--- Data for review Enclosed Below ---

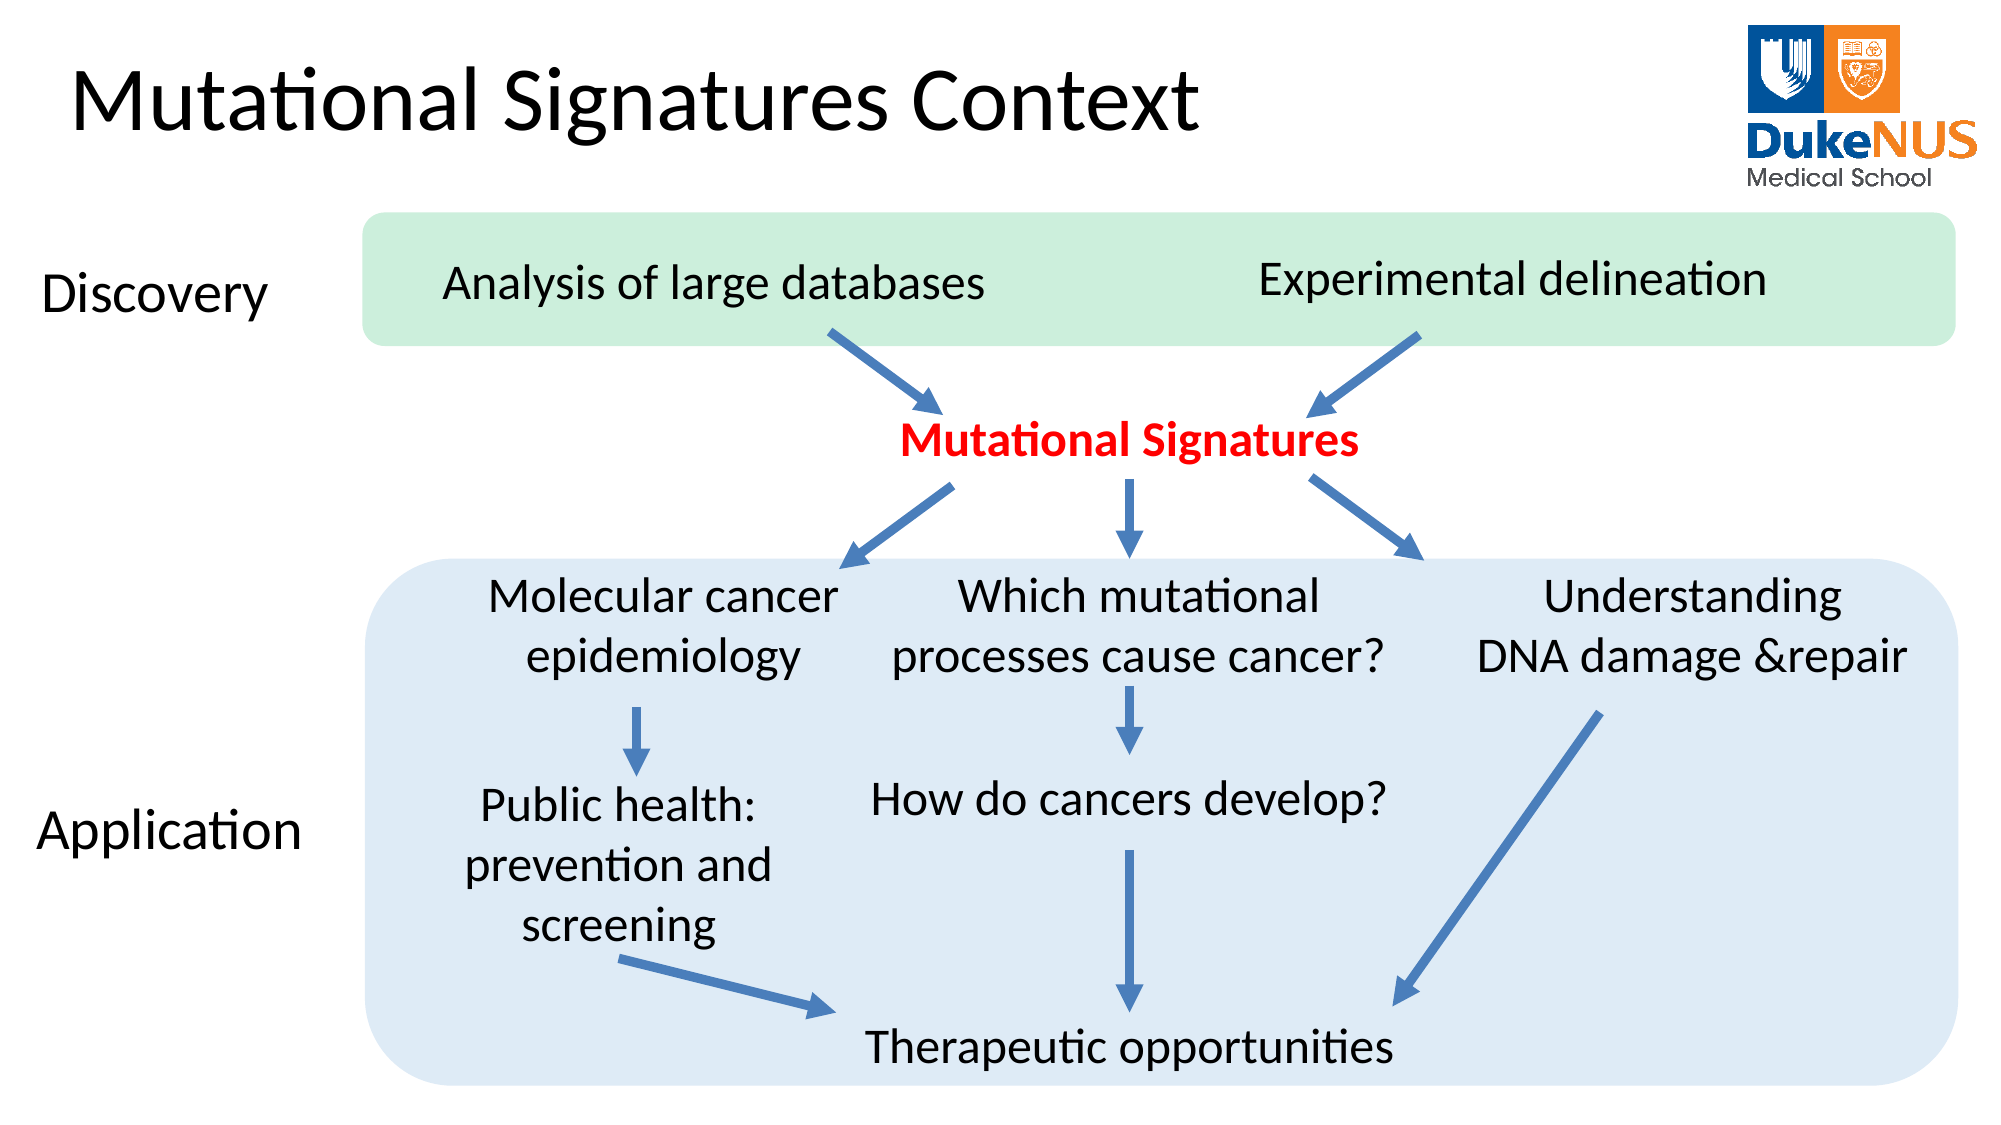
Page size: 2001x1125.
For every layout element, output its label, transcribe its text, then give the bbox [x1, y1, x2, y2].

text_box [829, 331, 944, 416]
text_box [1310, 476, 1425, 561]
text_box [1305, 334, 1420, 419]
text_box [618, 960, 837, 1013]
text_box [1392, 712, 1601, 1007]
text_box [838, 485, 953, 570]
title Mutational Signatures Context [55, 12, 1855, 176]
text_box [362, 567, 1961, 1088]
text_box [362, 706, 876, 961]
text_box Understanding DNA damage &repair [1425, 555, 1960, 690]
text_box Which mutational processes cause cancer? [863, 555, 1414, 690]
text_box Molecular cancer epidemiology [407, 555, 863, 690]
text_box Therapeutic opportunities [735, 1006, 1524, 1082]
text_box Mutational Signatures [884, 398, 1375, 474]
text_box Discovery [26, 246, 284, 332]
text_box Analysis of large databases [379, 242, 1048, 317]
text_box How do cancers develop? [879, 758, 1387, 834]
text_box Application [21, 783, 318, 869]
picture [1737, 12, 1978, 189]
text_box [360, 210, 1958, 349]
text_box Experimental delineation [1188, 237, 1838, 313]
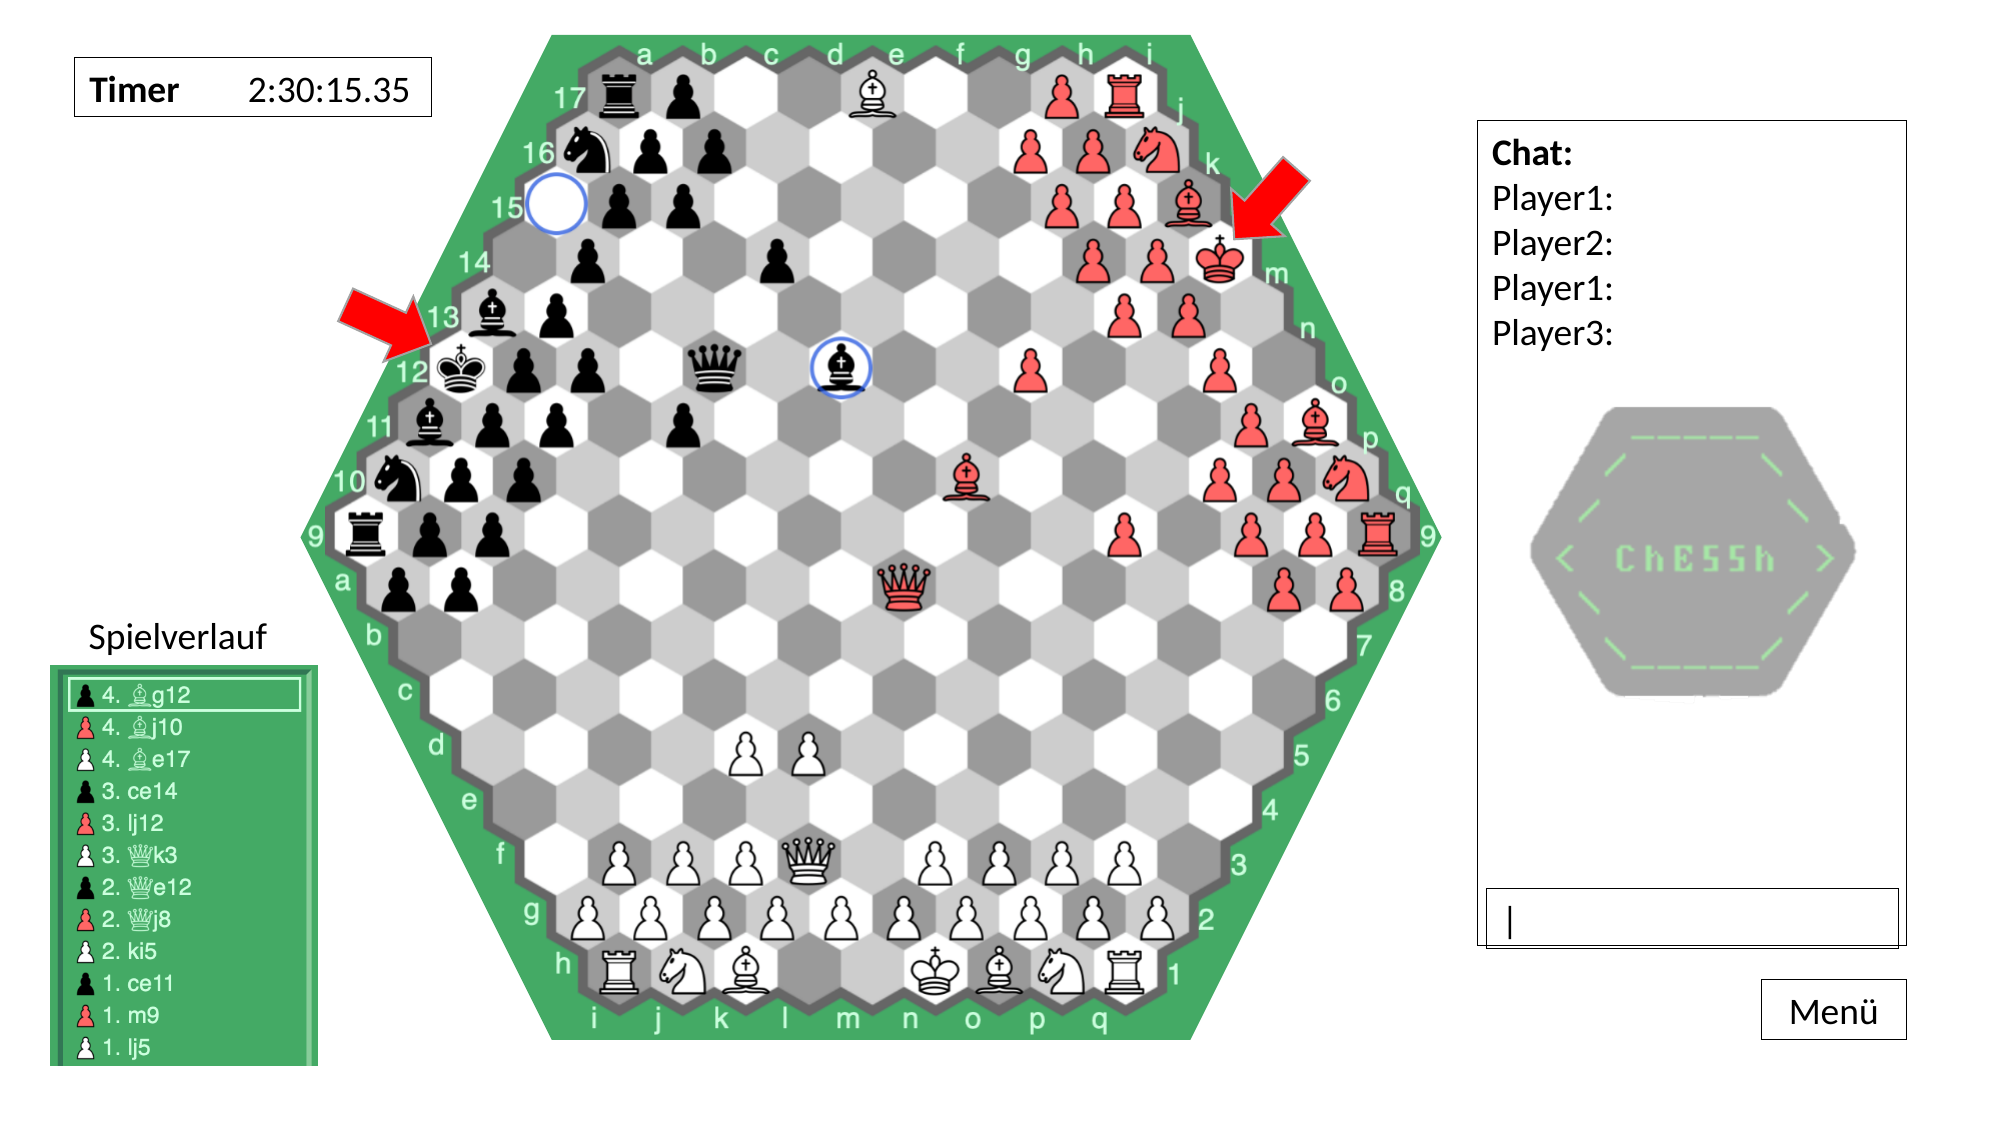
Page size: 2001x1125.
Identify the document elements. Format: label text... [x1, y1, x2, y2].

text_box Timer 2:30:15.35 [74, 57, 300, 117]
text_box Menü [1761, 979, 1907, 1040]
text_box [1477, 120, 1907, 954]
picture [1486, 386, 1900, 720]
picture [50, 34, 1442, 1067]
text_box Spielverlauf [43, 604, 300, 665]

--- End of Enclosed Data for review ---

Restate exactly each line of the data from the one bearing "Identify the document" to the end, and add nothing.

Finished exercise:
Identify the document elements. Format: label text... [x1, y1, x2, y2].

text_box Timer 2:30:15.35 [74, 57, 300, 117]
text_box Menü [1761, 979, 1907, 1040]
text_box [1477, 120, 1907, 954]
picture [1486, 386, 1900, 720]
picture [50, 34, 1442, 1067]
text_box Spielverlauf [43, 604, 300, 665]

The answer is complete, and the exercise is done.